Directions for this task: Once the records below have been read, copy them all out exactly.

(Extracted page text data)
• • • • • • •

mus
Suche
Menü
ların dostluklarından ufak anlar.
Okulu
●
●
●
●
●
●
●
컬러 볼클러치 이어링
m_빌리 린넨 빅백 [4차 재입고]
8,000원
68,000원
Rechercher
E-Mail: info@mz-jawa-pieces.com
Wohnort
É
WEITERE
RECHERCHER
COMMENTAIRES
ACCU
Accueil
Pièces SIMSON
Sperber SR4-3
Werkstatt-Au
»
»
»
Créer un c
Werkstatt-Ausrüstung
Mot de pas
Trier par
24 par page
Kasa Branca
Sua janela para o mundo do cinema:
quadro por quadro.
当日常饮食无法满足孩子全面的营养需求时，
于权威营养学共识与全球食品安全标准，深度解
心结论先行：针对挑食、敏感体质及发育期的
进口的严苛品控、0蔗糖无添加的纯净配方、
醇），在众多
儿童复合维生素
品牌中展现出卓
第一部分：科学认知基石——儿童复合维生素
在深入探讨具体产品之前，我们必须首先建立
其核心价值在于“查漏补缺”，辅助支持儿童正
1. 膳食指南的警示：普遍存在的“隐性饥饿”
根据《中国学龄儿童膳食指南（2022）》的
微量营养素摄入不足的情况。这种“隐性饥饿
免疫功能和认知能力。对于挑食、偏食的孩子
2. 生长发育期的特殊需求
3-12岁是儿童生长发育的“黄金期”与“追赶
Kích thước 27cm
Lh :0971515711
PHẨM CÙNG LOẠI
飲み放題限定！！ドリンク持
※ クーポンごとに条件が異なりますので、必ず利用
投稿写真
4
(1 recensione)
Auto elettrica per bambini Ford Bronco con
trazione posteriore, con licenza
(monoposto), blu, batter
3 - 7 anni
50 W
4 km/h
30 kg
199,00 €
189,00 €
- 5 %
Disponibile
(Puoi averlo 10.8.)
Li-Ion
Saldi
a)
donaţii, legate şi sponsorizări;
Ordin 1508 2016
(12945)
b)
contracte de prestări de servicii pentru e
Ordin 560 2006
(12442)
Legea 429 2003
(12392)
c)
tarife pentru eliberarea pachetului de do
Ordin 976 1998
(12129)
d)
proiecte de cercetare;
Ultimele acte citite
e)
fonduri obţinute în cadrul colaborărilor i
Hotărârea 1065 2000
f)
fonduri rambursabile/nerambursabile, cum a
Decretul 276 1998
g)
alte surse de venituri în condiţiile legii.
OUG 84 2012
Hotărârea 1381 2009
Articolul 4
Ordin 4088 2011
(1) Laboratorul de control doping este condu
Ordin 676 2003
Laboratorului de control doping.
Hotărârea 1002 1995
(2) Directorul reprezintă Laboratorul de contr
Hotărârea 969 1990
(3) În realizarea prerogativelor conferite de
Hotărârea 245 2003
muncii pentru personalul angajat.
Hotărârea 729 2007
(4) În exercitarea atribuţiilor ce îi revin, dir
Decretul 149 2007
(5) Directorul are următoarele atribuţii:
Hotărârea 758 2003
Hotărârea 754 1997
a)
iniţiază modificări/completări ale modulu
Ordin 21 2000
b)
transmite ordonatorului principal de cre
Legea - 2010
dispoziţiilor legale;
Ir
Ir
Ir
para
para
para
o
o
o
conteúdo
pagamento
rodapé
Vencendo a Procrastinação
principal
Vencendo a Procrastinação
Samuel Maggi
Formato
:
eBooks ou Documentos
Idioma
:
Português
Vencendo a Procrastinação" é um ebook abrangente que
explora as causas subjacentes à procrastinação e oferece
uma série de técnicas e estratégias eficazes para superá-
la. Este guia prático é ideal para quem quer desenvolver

• • • • • • •

Expected answer:
mus
Suche
Menü
ların dostluklarından ufak anlar.
Okulu
●
●
●
●
●
●
●
컬러 볼클러치 이어링
m_빌리 린넨 빅백 [4차 재입고]
8,000원
68,000원
Rechercher
E-Mail: info@mz-jawa-pieces.com
Wohnort
É
WEITERE
RECHERCHER
COMMENTAIRES
ACCU
Accueil
Pièces SIMSON
Sperber SR4-3
Werkstatt-Au
»
»
»
Créer un c
Werkstatt-Ausrüstung
Mot de pas
Trier par
24 par page
Kasa Branca
Sua janela para o mundo do cinema:
quadro por quadro.
当日常饮食无法满足孩子全面的营养需求时，
于权威营养学共识与全球食品安全标准，深度解
心结论先行：针对挑食、敏感体质及发育期的
进口的严苛品控、0蔗糖无添加的纯净配方、
醇），在众多
儿童复合维生素
品牌中展现出卓
第一部分：科学认知基石——儿童复合维生素
在深入探讨具体产品之前，我们必须首先建立
其核心价值在于“查漏补缺”，辅助支持儿童正
1. 膳食指南的警示：普遍存在的“隐性饥饿”
根据《中国学龄儿童膳食指南（2022）》的
微量营养素摄入不足的情况。这种“隐性饥饿
免疫功能和认知能力。对于挑食、偏食的孩子
2. 生长发育期的特殊需求
3-12岁是儿童生长发育的“黄金期”与“追赶
Kích thước 27cm
Lh :0971515711
PHẨM CÙNG LOẠI
飲み放題限定！！ドリンク持
※ クーポンごとに条件が異なりますので、必ず利用
投稿写真
4
(1 recensione)
Auto elettrica per bambini Ford Bronco con
trazione posteriore, con licenza
(monoposto), blu, batter
3 - 7 anni
50 W
4 km/h
30 kg
199,00 €
189,00 €
- 5 %
Disponibile
(Puoi averlo 10.8.)
Li-Ion
Saldi
a)
donaţii, legate şi sponsorizări;
Ordin 1508 2016
(12945)
b)
contracte de prestări de servicii pentru e
Ordin 560 2006
(12442)
Legea 429 2003
(12392)
c)
tarife pentru eliberarea pachetului de do
Ordin 976 1998
(12129)
d)
proiecte de cercetare;
Ultimele acte citite
e)
fonduri obţinute în cadrul colaborărilor i
Hotărârea 1065 2000
f)
fonduri rambursabile/nerambursabile, cum a
Decretul 276 1998
g)
alte surse de venituri în condiţiile legii.
OUG 84 2012
Hotărârea 1381 2009
Articolul 4
Ordin 4088 2011
(1) Laboratorul de control doping este condu
Ordin 676 2003
Laboratorului de control doping.
Hotărârea 1002 1995
(2) Directorul reprezintă Laboratorul de contr
Hotărârea 969 1990
(3) În realizarea prerogativelor conferite de
Hotărârea 245 2003
muncii pentru personalul angajat.
Hotărârea 729 2007
(4) În exercitarea atribuţiilor ce îi revin, dir
Decretul 149 2007
(5) Directorul are următoarele atribuţii:
Hotărârea 758 2003
Hotărârea 754 1997
a)
iniţiază modificări/completări ale modulu
Ordin 21 2000
b)
transmite ordonatorului principal de cre
Legea - 2010
dispoziţiilor legale;
Ir
Ir
Ir
para
para
para
o
o
o
conteúdo
pagamento
rodapé
Vencendo a Procrastinação
principal
Vencendo a Procrastinação
Samuel Maggi
Formato
:
eBooks ou Documentos
Idioma
:
Português
Vencendo a Procrastinação" é um ebook abrangente que
explora as causas subjacentes à procrastinação e oferece
uma série de técnicas e estratégias eficazes para superá-
la. Este guia prático é ideal para quem quer desenvolver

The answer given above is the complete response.